> Page text
We’ve never got into the habit of having a Christmas tree; instead I decorate the banisters and at least one mantlepiece with greenery, of which there’s plenty in the garden.  This year, having instituted a local online competition for various Christmassy things (best-dressed Christmas tree, homemade door wreath, table decoration etc), I thought I ought to show willing and create my own Christmas wreath. 

Mossing the wreath

It’s a complete DIY wreath.  The only non-natural element is an old wire coathanger which I’ve used to form the initial ring (and to provide a hanging hook).  First step was to bend it into a rough circle (more of a diamond really, but that doesn’t matter too much).  Then I used several long, thin, whippy stems of Buddleja alternifolia (which needs cutting back anyway) to build up the wreath, twisting them around the wire; a few of the thicker ends stuck out, but I reckoned (rightly) that I could work them in during the subsequent stages.  This produced a rather thin-looking wreath – I could have added more buddleja but at that point it started to rain again and I retreated indoors – but next I added the moss, which built it up considerably. 

The moss was easy to come by; there’s more than enough in the lawn to moss up thousands of wreaths.  Ten minutes with the wire rake pulled up a big bagful, of which in fact I only needed half; it made scarcely any inroads into clearing that patch of lawn, but it was enough to please the local robin.  Then I spent a damp and drizzly half-hour in the greenhouse binding it onto the wreath with green garden twine, creating something that looked quite professional except for the slightly wonky shape!

> Data section
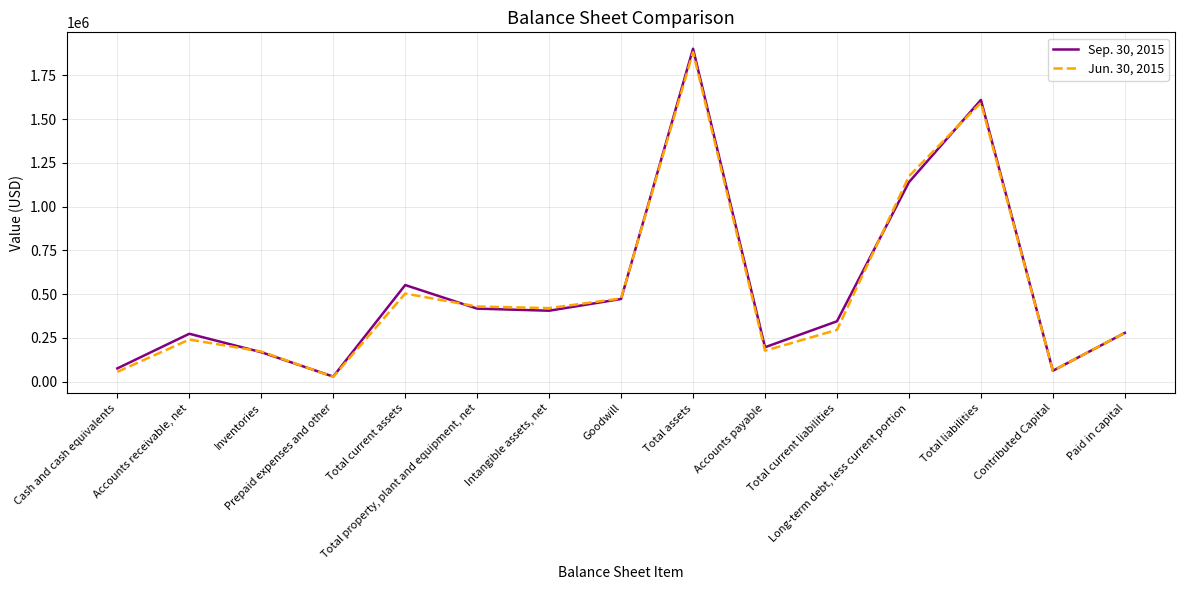

Rank the series by their average value, from highest to lowest.

Sep. 30, 2015, Jun. 30, 2015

> Work to complete
Please write a continuation of the Christmas wreath text, picking up right after its final sentence. The lines can be left aside.

> Expected answer
All mossed up

As a base material, I used bits of leylandii from the long hedge.  Just as well that I didn't complete trimming the hedge in the autumn!  It made an effective covering, but I was surprised how tricky it was to get the ends to penetrate the moss.  In my impatience I probably used too-long pieces of leylandii, resulting in them sticking out rather than forming the smooth base that I was aiming for, but it looked not too bad.   I intended to use yew on top to create a slightly more elegant finish, but, having added a few yew twigs, I realised that its habit of growth is rather splayed and spiky and it creates too jagged a profile, and anyway it could hardly be seen against the leylandii, so I didn't bother adding more.  You have to look closely to see the yew at all!

Leylandii (and spot the yew if you can ....)

This dark base then needed some decoration.  Last week we saw a wonderful wreath on a door in Cirencester, decorated largely with brussels sprouts (some would say that it’s the best use for sprouts), looking really good.  I do have sprouts in the garden, but they’re tiny – not much use either for eating or for decorating wreaths.  So, for a highlight, I cut a few sprigs of the variegated euonymus that was a present back in the summer, and which has settled in extremely well, to the extent of now needing some trimming to shape, so it was two jobs in one.  It looks not unlike variegated holly, which is quite appropriate for a Christmas wreath.  

With euonymus....

Then some orange seed-pods of Iris foetidissima for additional decoration.

... and iris seed-pods

The end result looks a little like it’s having a bad hair day, but it does the job!  It’s now hanging on the front gate, wishing passers-by a happy Christmas.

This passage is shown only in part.